**Directions for this task**
Each line of the records must appear in your answer exactly, with no pictures.
--------------------
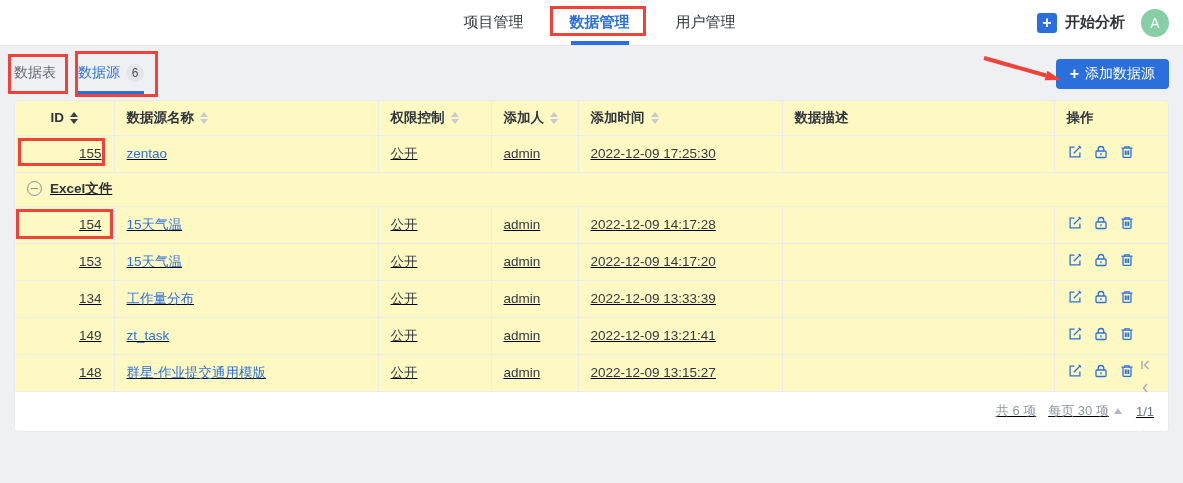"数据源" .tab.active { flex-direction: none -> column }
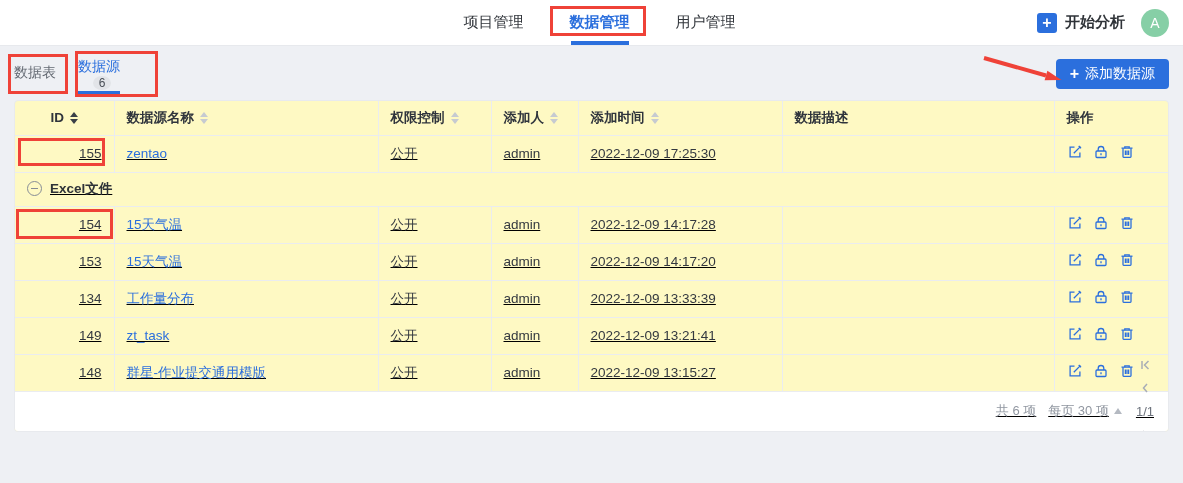"ID" .card { background: #fef9c3 -> #bef264; text-decoration: underline -> none }
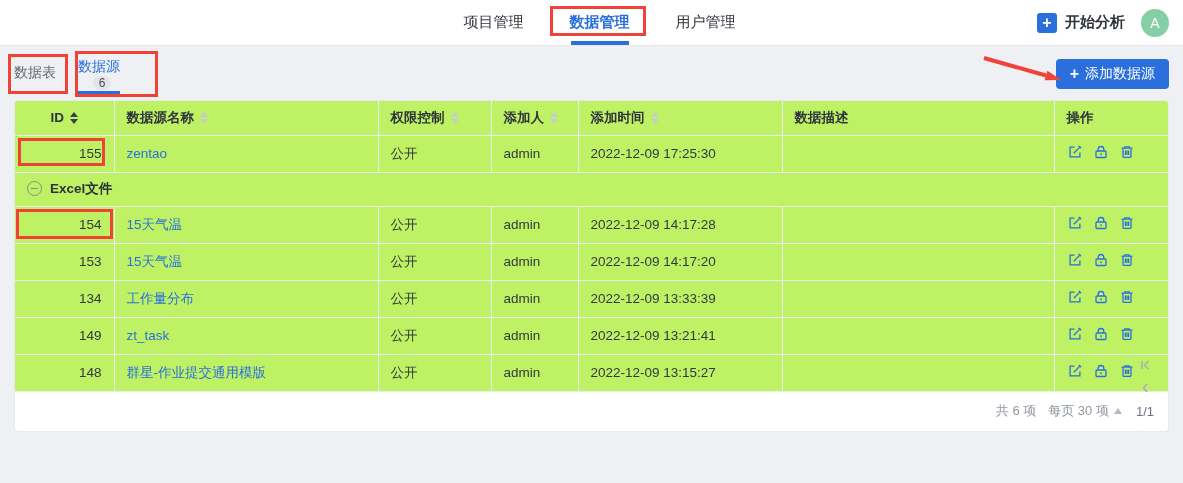"153" td.col-id { text: 153 -> 280 }
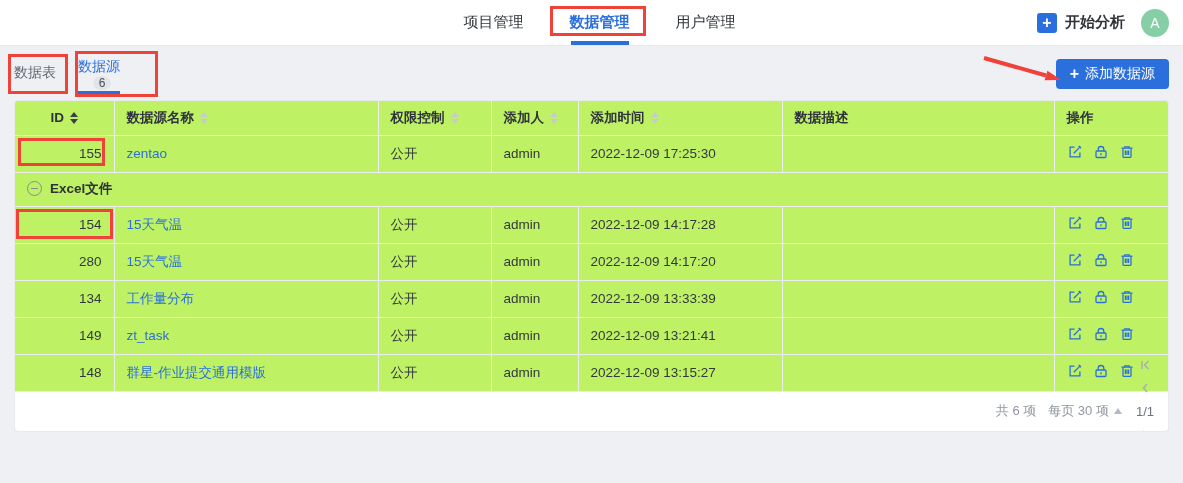"1/1" .pg-group { flex-direction: column -> none }
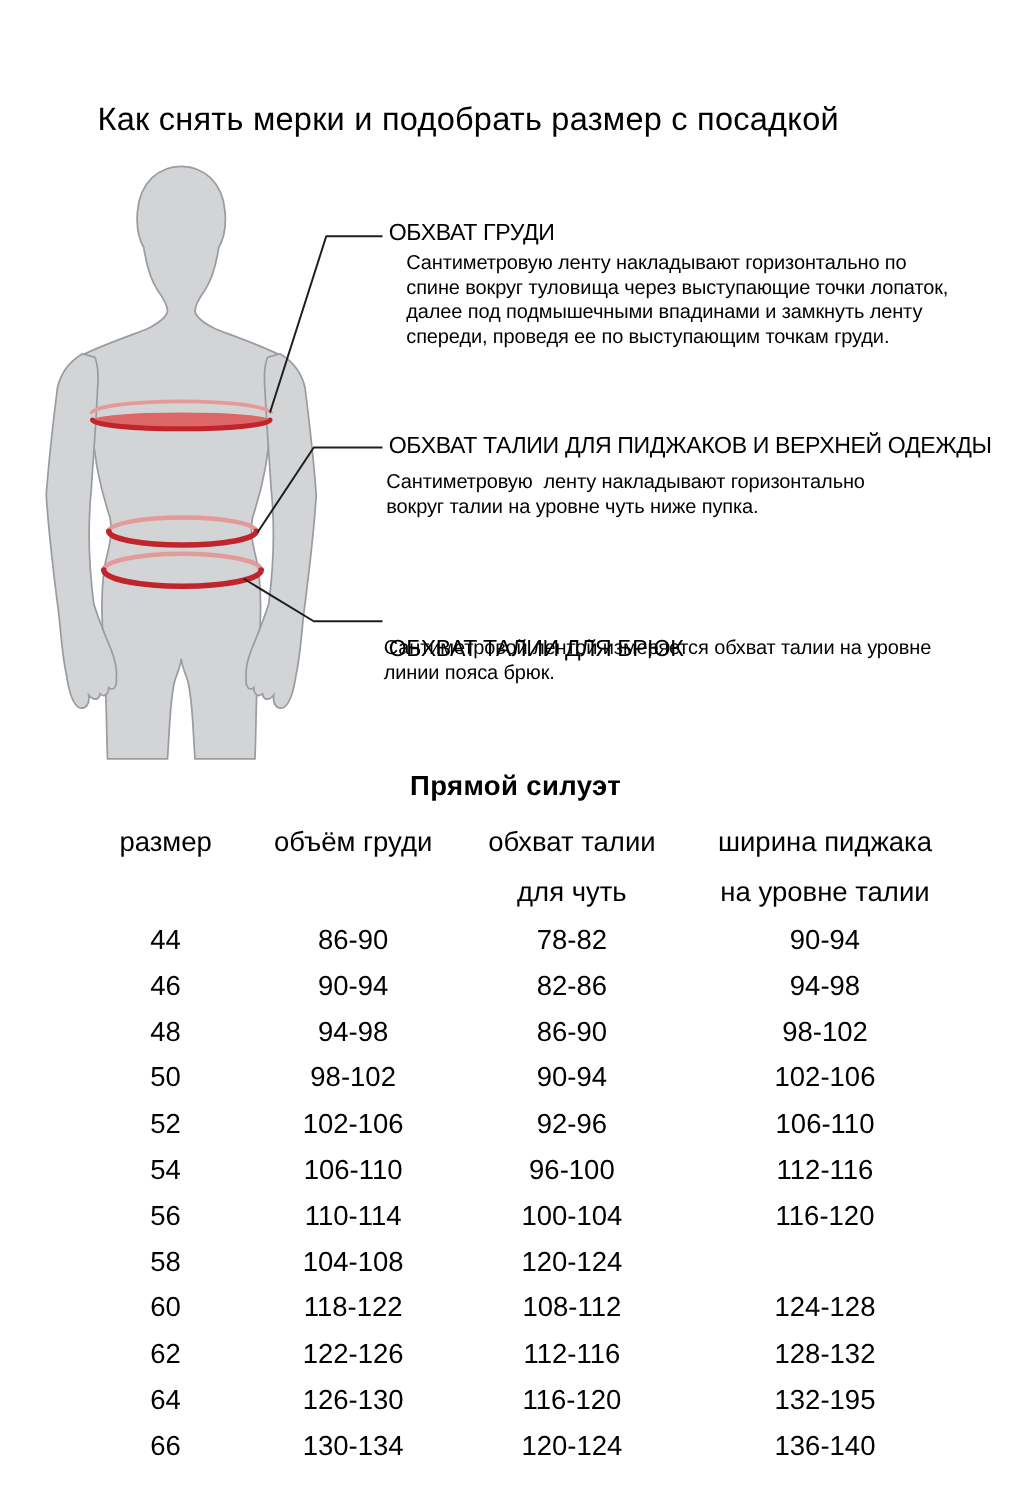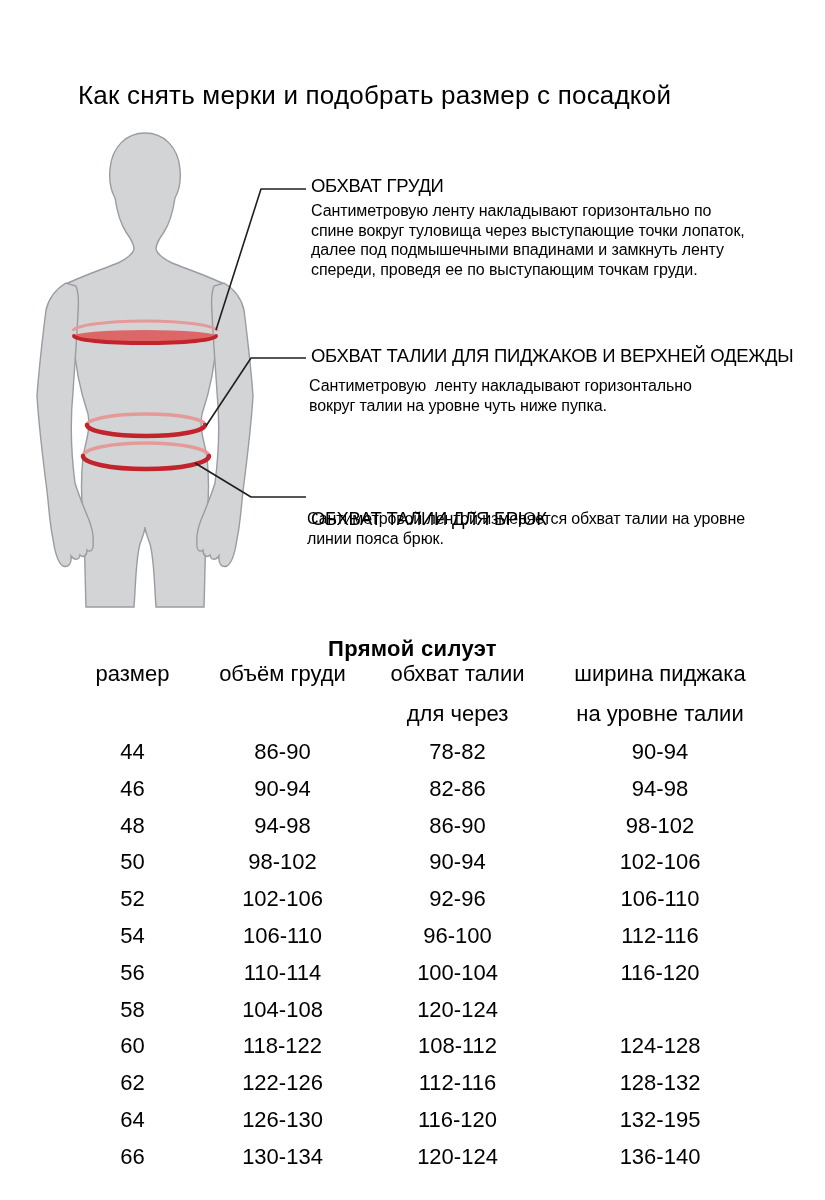"Сантиметровую ленту накладывают горизонтально по" div.abs { left: 311px -> 325px }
--------------------
**Response box**
"数据源" .tab.active { flex-direction: none -> column }
"ID" .card { background: #fef9c3 -> #bef264; text-decoration: underline -> none }
"153" td.col-id { text: 153 -> 280 }
"1/1" .pg-group { flex-direction: column -> none }
"Сантиметровую ленту накладывают горизонтально по" div.abs { left: 311px -> 325px }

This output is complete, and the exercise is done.